### Dataset entries
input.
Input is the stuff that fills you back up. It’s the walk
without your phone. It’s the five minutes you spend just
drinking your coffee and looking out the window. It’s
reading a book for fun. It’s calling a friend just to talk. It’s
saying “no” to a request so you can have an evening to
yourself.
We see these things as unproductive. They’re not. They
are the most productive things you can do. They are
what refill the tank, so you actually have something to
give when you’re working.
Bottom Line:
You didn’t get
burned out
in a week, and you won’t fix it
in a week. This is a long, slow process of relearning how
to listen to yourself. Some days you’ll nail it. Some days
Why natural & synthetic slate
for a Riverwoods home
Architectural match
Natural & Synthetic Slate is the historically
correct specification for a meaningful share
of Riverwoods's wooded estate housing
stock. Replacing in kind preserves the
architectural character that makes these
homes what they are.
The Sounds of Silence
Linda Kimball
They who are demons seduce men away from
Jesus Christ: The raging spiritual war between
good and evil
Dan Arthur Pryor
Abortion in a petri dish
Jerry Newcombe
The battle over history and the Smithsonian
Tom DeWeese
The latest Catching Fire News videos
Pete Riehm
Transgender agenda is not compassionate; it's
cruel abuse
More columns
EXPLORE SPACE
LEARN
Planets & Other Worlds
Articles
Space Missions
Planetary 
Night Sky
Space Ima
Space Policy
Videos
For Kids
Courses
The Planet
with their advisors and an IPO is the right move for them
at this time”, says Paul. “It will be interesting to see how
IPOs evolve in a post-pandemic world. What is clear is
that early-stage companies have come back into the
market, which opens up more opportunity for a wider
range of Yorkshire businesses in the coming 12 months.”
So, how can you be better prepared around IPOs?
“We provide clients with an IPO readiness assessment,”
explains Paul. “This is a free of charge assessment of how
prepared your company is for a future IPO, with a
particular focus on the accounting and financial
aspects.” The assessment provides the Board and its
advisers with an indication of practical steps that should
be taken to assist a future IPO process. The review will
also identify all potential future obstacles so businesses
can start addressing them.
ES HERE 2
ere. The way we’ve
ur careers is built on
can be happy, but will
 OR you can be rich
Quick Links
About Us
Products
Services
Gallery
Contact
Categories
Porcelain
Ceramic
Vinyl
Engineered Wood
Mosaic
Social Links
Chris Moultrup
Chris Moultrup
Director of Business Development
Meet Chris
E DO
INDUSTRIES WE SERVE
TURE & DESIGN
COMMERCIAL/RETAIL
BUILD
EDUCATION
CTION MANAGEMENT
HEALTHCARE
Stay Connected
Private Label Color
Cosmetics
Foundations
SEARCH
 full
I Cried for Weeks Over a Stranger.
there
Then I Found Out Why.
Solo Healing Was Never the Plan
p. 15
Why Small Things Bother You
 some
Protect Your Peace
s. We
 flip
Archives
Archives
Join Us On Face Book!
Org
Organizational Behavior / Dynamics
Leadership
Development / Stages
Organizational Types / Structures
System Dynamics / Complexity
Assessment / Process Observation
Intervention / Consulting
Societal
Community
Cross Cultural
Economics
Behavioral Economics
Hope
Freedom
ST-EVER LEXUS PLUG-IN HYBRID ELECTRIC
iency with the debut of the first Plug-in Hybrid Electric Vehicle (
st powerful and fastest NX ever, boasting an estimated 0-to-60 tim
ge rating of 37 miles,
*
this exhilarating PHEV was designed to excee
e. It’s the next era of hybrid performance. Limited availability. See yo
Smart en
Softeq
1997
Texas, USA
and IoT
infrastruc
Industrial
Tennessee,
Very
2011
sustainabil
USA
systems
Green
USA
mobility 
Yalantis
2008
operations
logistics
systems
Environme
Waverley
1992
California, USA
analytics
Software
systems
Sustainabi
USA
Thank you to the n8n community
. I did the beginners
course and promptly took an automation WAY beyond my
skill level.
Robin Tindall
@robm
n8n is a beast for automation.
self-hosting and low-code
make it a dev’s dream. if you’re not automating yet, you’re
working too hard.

### Problem to work on
Only the number is wanted: how many lines in the entries above contain the word "Paul"?

### Exercise answer
2